> _DIRECTIONS_
Switch every occurrence of "locality" to "site" in the lines below. Reproduce all of the lines with nothing else altered.

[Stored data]
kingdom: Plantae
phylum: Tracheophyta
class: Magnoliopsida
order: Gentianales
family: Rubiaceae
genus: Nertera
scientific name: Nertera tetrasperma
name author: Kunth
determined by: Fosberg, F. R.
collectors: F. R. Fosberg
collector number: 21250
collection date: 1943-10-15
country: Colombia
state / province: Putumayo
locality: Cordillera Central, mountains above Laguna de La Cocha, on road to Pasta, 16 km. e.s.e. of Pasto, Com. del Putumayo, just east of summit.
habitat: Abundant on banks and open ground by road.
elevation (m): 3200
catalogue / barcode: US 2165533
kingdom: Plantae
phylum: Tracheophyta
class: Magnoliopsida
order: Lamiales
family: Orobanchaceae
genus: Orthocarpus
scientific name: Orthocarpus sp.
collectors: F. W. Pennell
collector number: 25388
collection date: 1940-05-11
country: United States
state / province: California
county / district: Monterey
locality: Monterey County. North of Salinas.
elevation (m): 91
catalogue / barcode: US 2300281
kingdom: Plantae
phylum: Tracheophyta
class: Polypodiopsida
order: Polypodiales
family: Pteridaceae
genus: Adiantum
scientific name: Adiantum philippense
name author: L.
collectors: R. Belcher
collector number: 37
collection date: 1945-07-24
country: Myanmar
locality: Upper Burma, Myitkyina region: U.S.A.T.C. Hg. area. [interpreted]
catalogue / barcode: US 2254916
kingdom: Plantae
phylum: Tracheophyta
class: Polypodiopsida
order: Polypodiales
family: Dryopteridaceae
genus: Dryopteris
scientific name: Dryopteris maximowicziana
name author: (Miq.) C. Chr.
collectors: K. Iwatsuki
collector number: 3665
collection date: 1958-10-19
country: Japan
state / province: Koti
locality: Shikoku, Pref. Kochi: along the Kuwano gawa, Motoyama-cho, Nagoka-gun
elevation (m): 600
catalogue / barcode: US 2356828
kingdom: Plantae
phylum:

> _RESULT_
kingdom: Plantae
phylum: Tracheophyta
class: Magnoliopsida
order: Gentianales
family: Rubiaceae
genus: Nertera
scientific name: Nertera tetrasperma
name author: Kunth
determined by: Fosberg, F. R.
collectors: F. R. Fosberg
collector number: 21250
collection date: 1943-10-15
country: Colombia
state / province: Putumayo
site: Cordillera Central, mountains above Laguna de La Cocha, on road to Pasta, 16 km. e.s.e. of Pasto, Com. del Putumayo, just east of summit.
habitat: Abundant on banks and open ground by road.
elevation (m): 3200
catalogue / barcode: US 2165533
kingdom: Plantae
phylum: Tracheophyta
class: Magnoliopsida
order: Lamiales
family: Orobanchaceae
genus: Orthocarpus
scientific name: Orthocarpus sp.
collectors: F. W. Pennell
collector number: 25388
collection date: 1940-05-11
country: United States
state / province: California
county / district: Monterey
site: Monterey County. North of Salinas.
elevation (m): 91
catalogue / barcode: US 2300281
kingdom: Plantae
phylum: Tracheophyta
class: Polypodiopsida
order: Polypodiales
family: Pteridaceae
genus: Adiantum
scientific name: Adiantum philippense
name author: L.
collectors: R. Belcher
collector number: 37
collection date: 1945-07-24
country: Myanmar
site: Upper Burma, Myitkyina region: U.S.A.T.C. Hg. area. [interpreted]
catalogue / barcode: US 2254916
kingdom: Plantae
phylum: Tracheophyta
class: Polypodiopsida
order: Polypodiales
family: Dryopteridaceae
genus: Dryopteris
scientific name: Dryopteris maximowicziana
name author: (Miq.) C. Chr.
collectors: K. Iwatsuki
collector number: 3665
collection date: 1958-10-19
country: Japan
state / province: Koti
site: Shikoku, Pref. Kochi: along the Kuwano gawa, Motoyama-cho, Nagoka-gun
elevation (m): 600
catalogue / barcode: US 2356828
kingdom: Plantae
phylum:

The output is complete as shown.